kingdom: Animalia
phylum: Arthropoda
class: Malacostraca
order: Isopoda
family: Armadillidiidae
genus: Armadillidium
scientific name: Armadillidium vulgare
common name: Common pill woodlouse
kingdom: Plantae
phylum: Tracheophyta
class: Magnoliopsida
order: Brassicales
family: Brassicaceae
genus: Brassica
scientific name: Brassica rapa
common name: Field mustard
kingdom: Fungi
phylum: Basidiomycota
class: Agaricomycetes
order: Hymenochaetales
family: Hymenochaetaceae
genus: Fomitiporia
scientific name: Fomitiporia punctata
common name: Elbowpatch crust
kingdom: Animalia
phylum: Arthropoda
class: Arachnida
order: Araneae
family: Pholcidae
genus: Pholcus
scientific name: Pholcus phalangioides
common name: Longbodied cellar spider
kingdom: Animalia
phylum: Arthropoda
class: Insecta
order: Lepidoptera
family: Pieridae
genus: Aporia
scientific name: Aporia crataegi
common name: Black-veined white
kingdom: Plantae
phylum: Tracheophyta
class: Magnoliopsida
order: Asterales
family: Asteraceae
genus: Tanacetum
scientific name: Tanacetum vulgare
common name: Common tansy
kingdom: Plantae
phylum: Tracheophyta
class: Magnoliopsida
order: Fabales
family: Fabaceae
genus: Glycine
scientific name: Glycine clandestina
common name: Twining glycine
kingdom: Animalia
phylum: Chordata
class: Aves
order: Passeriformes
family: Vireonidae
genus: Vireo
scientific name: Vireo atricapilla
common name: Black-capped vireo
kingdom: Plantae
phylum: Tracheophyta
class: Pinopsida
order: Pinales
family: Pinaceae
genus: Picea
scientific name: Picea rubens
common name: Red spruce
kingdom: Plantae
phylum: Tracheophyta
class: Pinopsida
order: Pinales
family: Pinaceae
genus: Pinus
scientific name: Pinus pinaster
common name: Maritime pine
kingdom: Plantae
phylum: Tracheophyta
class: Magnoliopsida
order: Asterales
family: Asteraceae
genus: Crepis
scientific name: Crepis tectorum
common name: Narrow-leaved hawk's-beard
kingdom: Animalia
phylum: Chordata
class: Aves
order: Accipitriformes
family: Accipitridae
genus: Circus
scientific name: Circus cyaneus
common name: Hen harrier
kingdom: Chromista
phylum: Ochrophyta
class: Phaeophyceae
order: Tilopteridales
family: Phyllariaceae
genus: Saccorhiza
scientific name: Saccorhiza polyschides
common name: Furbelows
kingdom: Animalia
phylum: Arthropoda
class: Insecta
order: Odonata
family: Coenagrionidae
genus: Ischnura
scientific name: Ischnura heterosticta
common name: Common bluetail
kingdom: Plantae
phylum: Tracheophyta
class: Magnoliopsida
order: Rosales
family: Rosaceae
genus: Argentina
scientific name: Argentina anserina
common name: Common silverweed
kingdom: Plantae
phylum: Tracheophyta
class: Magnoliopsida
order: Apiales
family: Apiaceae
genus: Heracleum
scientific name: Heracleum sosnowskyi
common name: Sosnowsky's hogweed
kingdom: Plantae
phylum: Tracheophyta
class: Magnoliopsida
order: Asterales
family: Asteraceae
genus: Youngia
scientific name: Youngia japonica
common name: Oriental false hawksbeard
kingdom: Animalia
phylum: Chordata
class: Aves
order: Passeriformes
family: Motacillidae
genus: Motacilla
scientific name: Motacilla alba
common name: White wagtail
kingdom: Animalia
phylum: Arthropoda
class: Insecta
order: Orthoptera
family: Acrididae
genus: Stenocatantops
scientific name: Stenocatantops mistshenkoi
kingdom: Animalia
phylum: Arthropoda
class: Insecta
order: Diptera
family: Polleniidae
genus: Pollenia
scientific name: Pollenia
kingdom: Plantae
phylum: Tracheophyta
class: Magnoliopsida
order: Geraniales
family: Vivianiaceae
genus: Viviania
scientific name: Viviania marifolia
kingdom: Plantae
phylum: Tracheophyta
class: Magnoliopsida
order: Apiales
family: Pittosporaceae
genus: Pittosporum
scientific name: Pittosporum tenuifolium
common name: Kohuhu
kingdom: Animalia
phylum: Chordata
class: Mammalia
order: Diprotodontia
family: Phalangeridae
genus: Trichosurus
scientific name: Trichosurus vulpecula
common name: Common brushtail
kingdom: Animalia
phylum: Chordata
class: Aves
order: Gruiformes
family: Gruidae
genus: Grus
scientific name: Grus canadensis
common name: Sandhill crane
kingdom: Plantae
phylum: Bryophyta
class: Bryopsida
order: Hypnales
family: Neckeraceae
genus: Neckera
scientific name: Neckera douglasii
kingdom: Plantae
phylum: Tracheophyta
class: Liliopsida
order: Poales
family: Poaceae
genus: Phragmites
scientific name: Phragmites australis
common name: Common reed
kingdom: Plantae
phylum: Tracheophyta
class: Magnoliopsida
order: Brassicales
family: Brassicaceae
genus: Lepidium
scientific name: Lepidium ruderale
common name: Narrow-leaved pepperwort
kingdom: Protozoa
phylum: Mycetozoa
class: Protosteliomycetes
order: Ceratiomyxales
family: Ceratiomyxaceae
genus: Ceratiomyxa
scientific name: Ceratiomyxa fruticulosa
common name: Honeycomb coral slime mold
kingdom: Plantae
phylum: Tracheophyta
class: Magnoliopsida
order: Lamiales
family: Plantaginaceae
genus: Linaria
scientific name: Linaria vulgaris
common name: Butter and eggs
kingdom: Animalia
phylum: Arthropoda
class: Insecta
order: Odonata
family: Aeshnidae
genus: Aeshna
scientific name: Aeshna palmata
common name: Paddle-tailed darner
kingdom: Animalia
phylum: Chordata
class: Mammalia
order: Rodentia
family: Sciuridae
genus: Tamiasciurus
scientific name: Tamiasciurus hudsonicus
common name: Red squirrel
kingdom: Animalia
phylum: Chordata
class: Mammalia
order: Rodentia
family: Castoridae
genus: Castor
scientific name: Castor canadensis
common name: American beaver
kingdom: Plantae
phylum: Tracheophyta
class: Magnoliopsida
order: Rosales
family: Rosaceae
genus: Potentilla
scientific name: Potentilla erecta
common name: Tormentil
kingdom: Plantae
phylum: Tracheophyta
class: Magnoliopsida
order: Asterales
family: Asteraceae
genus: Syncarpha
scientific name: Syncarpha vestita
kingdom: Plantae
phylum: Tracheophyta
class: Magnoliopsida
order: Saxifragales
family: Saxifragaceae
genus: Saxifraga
___
> [Short exercise]: Rewrite every line of the listing above, substituting "vernacular name" for each occurrence of "common name" and leaving everything else untouched.

> [Reply to the task]:
kingdom: Animalia
phylum: Arthropoda
class: Malacostraca
order: Isopoda
family: Armadillidiidae
genus: Armadillidium
scientific name: Armadillidium vulgare
vernacular name: Common pill woodlouse
kingdom: Plantae
phylum: Tracheophyta
class: Magnoliopsida
order: Brassicales
family: Brassicaceae
genus: Brassica
scientific name: Brassica rapa
vernacular name: Field mustard
kingdom: Fungi
phylum: Basidiomycota
class: Agaricomycetes
order: Hymenochaetales
family: Hymenochaetaceae
genus: Fomitiporia
scientific name: Fomitiporia punctata
vernacular name: Elbowpatch crust
kingdom: Animalia
phylum: Arthropoda
class: Arachnida
order: Araneae
family: Pholcidae
genus: Pholcus
scientific name: Pholcus phalangioides
vernacular name: Longbodied cellar spider
kingdom: Animalia
phylum: Arthropoda
class: Insecta
order: Lepidoptera
family: Pieridae
genus: Aporia
scientific name: Aporia crataegi
vernacular name: Black-veined white
kingdom: Plantae
phylum: Tracheophyta
class: Magnoliopsida
order: Asterales
family: Asteraceae
genus: Tanacetum
scientific name: Tanacetum vulgare
vernacular name: Common tansy
kingdom: Plantae
phylum: Tracheophyta
class: Magnoliopsida
order: Fabales
family: Fabaceae
genus: Glycine
scientific name: Glycine clandestina
vernacular name: Twining glycine
kingdom: Animalia
phylum: Chordata
class: Aves
order: Passeriformes
family: Vireonidae
genus: Vireo
scientific name: Vireo atricapilla
vernacular name: Black-capped vireo
kingdom: Plantae
phylum: Tracheophyta
class: Pinopsida
order: Pinales
family: Pinaceae
genus: Picea
scientific name: Picea rubens
vernacular name: Red spruce
kingdom: Plantae
phylum: Tracheophyta
class: Pinopsida
order: Pinales
family: Pinaceae
genus: Pinus
scientific name: Pinus pinaster
vernacular name: Maritime pine
kingdom: Plantae
phylum: Tracheophyta
class: Magnoliopsida
order: Asterales
family: Asteraceae
genus: Crepis
scientific name: Crepis tectorum
vernacular name: Narrow-leaved hawk's-beard
kingdom: Animalia
phylum: Chordata
class: Aves
order: Accipitriformes
family: Accipitridae
genus: Circus
scientific name: Circus cyaneus
vernacular name: Hen harrier
kingdom: Chromista
phylum: Ochrophyta
class: Phaeophyceae
order: Tilopteridales
family: Phyllariaceae
genus: Saccorhiza
scientific name: Saccorhiza polyschides
vernacular name: Furbelows
kingdom: Animalia
phylum: Arthropoda
class: Insecta
order: Odonata
family: Coenagrionidae
genus: Ischnura
scientific name: Ischnura heterosticta
vernacular name: Common bluetail
kingdom: Plantae
phylum: Tracheophyta
class: Magnoliopsida
order: Rosales
family: Rosaceae
genus: Argentina
scientific name: Argentina anserina
vernacular name: Common silverweed
kingdom: Plantae
phylum: Tracheophyta
class: Magnoliopsida
order: Apiales
family: Apiaceae
genus: Heracleum
scientific name: Heracleum sosnowskyi
vernacular name: Sosnowsky's hogweed
kingdom: Plantae
phylum: Tracheophyta
class: Magnoliopsida
order: Asterales
family: Asteraceae
genus: Youngia
scientific name: Youngia japonica
vernacular name: Oriental false hawksbeard
kingdom: Animalia
phylum: Chordata
class: Aves
order: Passeriformes
family: Motacillidae
genus: Motacilla
scientific name: Motacilla alba
vernacular name: White wagtail
kingdom: Animalia
phylum: Arthropoda
class: Insecta
order: Orthoptera
family: Acrididae
genus: Stenocatantops
scientific name: Stenocatantops mistshenkoi
kingdom: Animalia
phylum: Arthropoda
class: Insecta
order: Diptera
family: Polleniidae
genus: Pollenia
scientific name: Pollenia
kingdom: Plantae
phylum: Tracheophyta
class: Magnoliopsida
order: Geraniales
family: Vivianiaceae
genus: Viviania
scientific name: Viviania marifolia
kingdom: Plantae
phylum: Tracheophyta
class: Magnoliopsida
order: Apiales
family: Pittosporaceae
genus: Pittosporum
scientific name: Pittosporum tenuifolium
vernacular name: Kohuhu
kingdom: Animalia
phylum: Chordata
class: Mammalia
order: Diprotodontia
family: Phalangeridae
genus: Trichosurus
scientific name: Trichosurus vulpecula
vernacular name: Common brushtail
kingdom: Animalia
phylum: Chordata
class: Aves
order: Gruiformes
family: Gruidae
genus: Grus
scientific name: Grus canadensis
vernacular name: Sandhill crane
kingdom: Plantae
phylum: Bryophyta
class: Bryopsida
order: Hypnales
family: Neckeraceae
genus: Neckera
scientific name: Neckera douglasii
kingdom: Plantae
phylum: Tracheophyta
class: Liliopsida
order: Poales
family: Poaceae
genus: Phragmites
scientific name: Phragmites australis
vernacular name: Common reed
kingdom: Plantae
phylum: Tracheophyta
class: Magnoliopsida
order: Brassicales
family: Brassicaceae
genus: Lepidium
scientific name: Lepidium ruderale
vernacular name: Narrow-leaved pepperwort
kingdom: Protozoa
phylum: Mycetozoa
class: Protosteliomycetes
order: Ceratiomyxales
family: Ceratiomyxaceae
genus: Ceratiomyxa
scientific name: Ceratiomyxa fruticulosa
vernacular name: Honeycomb coral slime mold
kingdom: Plantae
phylum: Tracheophyta
class: Magnoliopsida
order: Lamiales
family: Plantaginaceae
genus: Linaria
scientific name: Linaria vulgaris
vernacular name: Butter and eggs
kingdom: Animalia
phylum: Arthropoda
class: Insecta
order: Odonata
family: Aeshnidae
genus: Aeshna
scientific name: Aeshna palmata
vernacular name: Paddle-tailed darner
kingdom: Animalia
phylum: Chordata
class: Mammalia
order: Rodentia
family: Sciuridae
genus: Tamiasciurus
scientific name: Tamiasciurus hudsonicus
vernacular name: Red squirrel
kingdom: Animalia
phylum: Chordata
class: Mammalia
order: Rodentia
family: Castoridae
genus: Castor
scientific name: Castor canadensis
vernacular name: American beaver
kingdom: Plantae
phylum: Tracheophyta
class: Magnoliopsida
order: Rosales
family: Rosaceae
genus: Potentilla
scientific name: Potentilla erecta
vernacular name: Tormentil
kingdom: Plantae
phylum: Tracheophyta
class: Magnoliopsida
order: Asterales
family: Asteraceae
genus: Syncarpha
scientific name: Syncarpha vestita
kingdom: Plantae
phylum: Tracheophyta
class: Magnoliopsida
order: Saxifragales
family: Saxifragaceae
genus: Saxifraga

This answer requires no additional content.